EXERCISE DIRECTIONS » Here is a listing. Set it down again exactly.

+++ THE INPUT +++

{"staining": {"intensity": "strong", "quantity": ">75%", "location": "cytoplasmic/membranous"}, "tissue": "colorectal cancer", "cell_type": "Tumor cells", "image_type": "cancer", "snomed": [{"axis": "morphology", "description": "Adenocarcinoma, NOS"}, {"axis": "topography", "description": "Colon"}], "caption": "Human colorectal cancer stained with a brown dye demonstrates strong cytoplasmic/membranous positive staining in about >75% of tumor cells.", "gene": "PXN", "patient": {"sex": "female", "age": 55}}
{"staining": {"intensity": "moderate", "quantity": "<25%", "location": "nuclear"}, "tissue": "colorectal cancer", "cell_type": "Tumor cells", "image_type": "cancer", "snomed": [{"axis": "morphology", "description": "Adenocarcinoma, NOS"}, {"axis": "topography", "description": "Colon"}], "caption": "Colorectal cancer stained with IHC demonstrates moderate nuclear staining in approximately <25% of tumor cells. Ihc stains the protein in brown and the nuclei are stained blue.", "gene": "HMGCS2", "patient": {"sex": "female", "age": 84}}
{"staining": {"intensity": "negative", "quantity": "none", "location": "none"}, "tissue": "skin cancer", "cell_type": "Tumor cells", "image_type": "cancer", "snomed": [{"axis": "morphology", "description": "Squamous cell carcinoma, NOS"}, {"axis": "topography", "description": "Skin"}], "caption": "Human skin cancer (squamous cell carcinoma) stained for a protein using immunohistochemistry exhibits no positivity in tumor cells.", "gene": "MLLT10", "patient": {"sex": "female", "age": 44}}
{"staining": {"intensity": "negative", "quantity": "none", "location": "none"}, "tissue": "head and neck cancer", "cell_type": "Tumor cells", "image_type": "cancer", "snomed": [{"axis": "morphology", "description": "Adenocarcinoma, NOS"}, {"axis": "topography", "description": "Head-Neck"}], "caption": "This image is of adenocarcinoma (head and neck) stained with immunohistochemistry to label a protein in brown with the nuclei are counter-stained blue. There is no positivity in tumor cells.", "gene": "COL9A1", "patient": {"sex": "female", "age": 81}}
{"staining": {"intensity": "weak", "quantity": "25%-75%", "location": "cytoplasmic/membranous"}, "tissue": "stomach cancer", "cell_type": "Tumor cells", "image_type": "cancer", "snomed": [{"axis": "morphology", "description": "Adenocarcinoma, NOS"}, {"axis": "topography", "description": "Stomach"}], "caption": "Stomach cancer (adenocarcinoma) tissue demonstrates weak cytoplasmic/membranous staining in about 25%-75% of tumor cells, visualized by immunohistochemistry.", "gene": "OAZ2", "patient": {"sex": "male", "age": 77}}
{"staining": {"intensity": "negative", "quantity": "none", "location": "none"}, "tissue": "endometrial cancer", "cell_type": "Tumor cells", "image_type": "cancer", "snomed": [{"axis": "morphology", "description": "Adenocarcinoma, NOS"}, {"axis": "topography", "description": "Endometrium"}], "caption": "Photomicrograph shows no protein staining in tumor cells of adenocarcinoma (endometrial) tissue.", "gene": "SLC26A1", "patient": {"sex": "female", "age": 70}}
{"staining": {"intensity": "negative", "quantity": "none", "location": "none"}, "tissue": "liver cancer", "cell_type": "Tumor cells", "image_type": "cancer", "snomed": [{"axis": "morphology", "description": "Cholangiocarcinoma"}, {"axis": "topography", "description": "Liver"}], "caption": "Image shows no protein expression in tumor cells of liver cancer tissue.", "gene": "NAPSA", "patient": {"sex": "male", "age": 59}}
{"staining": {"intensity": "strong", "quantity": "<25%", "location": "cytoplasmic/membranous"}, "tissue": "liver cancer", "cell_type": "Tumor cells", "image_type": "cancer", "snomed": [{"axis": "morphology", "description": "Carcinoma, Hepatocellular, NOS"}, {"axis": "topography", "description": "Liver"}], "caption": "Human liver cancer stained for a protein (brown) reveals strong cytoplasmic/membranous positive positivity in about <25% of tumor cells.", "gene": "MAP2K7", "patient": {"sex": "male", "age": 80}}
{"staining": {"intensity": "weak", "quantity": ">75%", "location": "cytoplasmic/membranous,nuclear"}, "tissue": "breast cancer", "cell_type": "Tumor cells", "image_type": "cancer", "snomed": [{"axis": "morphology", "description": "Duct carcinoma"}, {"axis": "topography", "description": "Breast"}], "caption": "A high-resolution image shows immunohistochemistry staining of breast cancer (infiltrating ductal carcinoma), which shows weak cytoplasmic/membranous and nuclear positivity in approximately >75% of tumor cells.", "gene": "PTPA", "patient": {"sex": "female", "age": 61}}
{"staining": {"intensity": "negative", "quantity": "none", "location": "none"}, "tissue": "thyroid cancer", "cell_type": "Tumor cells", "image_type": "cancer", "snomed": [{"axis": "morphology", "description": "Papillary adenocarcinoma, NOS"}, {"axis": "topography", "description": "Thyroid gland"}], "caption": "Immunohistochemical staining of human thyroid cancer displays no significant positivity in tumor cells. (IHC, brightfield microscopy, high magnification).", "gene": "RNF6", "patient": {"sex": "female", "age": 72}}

+++

EXERCISE RESULT »
{"staining": {"intensity": "strong", "quantity": ">75%", "location": "cytoplasmic/membranous"}, "tissue": "colorectal cancer", "cell_type": "Tumor cells", "image_type": "cancer", "snomed": [{"axis": "morphology", "description": "Adenocarcinoma, NOS"}, {"axis": "topography", "description": "Colon"}], "caption": "Human colorectal cancer stained with a brown dye demonstrates strong cytoplasmic/membranous positive staining in about >75% of tumor cells.", "gene": "PXN", "patient": {"sex": "female", "age": 55}}
{"staining": {"intensity": "moderate", "quantity": "<25%", "location": "nuclear"}, "tissue": "colorectal cancer", "cell_type": "Tumor cells", "image_type": "cancer", "snomed": [{"axis": "morphology", "description": "Adenocarcinoma, NOS"}, {"axis": "topography", "description": "Colon"}], "caption": "Colorectal cancer stained with IHC demonstrates moderate nuclear staining in approximately <25% of tumor cells. Ihc stains the protein in brown and the nuclei are stained blue.", "gene": "HMGCS2", "patient": {"sex": "female", "age": 84}}
{"staining": {"intensity": "negative", "quantity": "none", "location": "none"}, "tissue": "skin cancer", "cell_type": "Tumor cells", "image_type": "cancer", "snomed": [{"axis": "morphology", "description": "Squamous cell carcinoma, NOS"}, {"axis": "topography", "description": "Skin"}], "caption": "Human skin cancer (squamous cell carcinoma) stained for a protein using immunohistochemistry exhibits no positivity in tumor cells.", "gene": "MLLT10", "patient": {"sex": "female", "age": 44}}
{"staining": {"intensity": "negative", "quantity": "none", "location": "none"}, "tissue": "head and neck cancer", "cell_type": "Tumor cells", "image_type": "cancer", "snomed": [{"axis": "morphology", "description": "Adenocarcinoma, NOS"}, {"axis": "topography", "description": "Head-Neck"}], "caption": "This image is of adenocarcinoma (head and neck) stained with immunohistochemistry to label a protein in brown with the nuclei are counter-stained blue. There is no positivity in tumor cells.", "gene": "COL9A1", "patient": {"sex": "female", "age": 81}}
{"staining": {"intensity": "weak", "quantity": "25%-75%", "location": "cytoplasmic/membranous"}, "tissue": "stomach cancer", "cell_type": "Tumor cells", "image_type": "cancer", "snomed": [{"axis": "morphology", "description": "Adenocarcinoma, NOS"}, {"axis": "topography", "description": "Stomach"}], "caption": "Stomach cancer (adenocarcinoma) tissue demonstrates weak cytoplasmic/membranous staining in about 25%-75% of tumor cells, visualized by immunohistochemistry.", "gene": "OAZ2", "patient": {"sex": "male", "age": 77}}
{"staining": {"intensity": "negative", "quantity": "none", "location": "none"}, "tissue": "endometrial cancer", "cell_type": "Tumor cells", "image_type": "cancer", "snomed": [{"axis": "morphology", "description": "Adenocarcinoma, NOS"}, {"axis": "topography", "description": "Endometrium"}], "caption": "Photomicrograph shows no protein staining in tumor cells of adenocarcinoma (endometrial) tissue.", "gene": "SLC26A1", "patient": {"sex": "female", "age": 70}}
{"staining": {"intensity": "negative", "quantity": "none", "location": "none"}, "tissue": "liver cancer", "cell_type": "Tumor cells", "image_type": "cancer", "snomed": [{"axis": "morphology", "description": "Cholangiocarcinoma"}, {"axis": "topography", "description": "Liver"}], "caption": "Image shows no protein expression in tumor cells of liver cancer tissue.", "gene": "NAPSA", "patient": {"sex": "male", "age": 59}}
{"staining": {"intensity": "strong", "quantity": "<25%", "location": "cytoplasmic/membranous"}, "tissue": "liver cancer", "cell_type": "Tumor cells", "image_type": "cancer", "snomed": [{"axis": "morphology", "description": "Carcinoma, Hepatocellular, NOS"}, {"axis": "topography", "description": "Liver"}], "caption": "Human liver cancer stained for a protein (brown) reveals strong cytoplasmic/membranous positive positivity in about <25% of tumor cells.", "gene": "MAP2K7", "patient": {"sex": "male", "age": 80}}
{"staining": {"intensity": "weak", "quantity": ">75%", "location": "cytoplasmic/membranous,nuclear"}, "tissue": "breast cancer", "cell_type": "Tumor cells", "image_type": "cancer", "snomed": [{"axis": "morphology", "description": "Duct carcinoma"}, {"axis": "topography", "description": "Breast"}], "caption": "A high-resolution image shows immunohistochemistry staining of breast cancer (infiltrating ductal carcinoma), which shows weak cytoplasmic/membranous and nuclear positivity in approximately >75% of tumor cells.", "gene": "PTPA", "patient": {"sex": "female", "age": 61}}
{"staining": {"intensity": "negative", "quantity": "none", "location": "none"}, "tissue": "thyroid cancer", "cell_type": "Tumor cells", "image_type": "cancer", "snomed": [{"axis": "morphology", "description": "Papillary adenocarcinoma, NOS"}, {"axis": "topography", "description": "Thyroid gland"}], "caption": "Immunohistochemical staining of human thyroid cancer displays no significant positivity in tumor cells. (IHC, brightfield microscopy, high magnification).", "gene": "RNF6", "patient": {"sex": "female", "age": 72}}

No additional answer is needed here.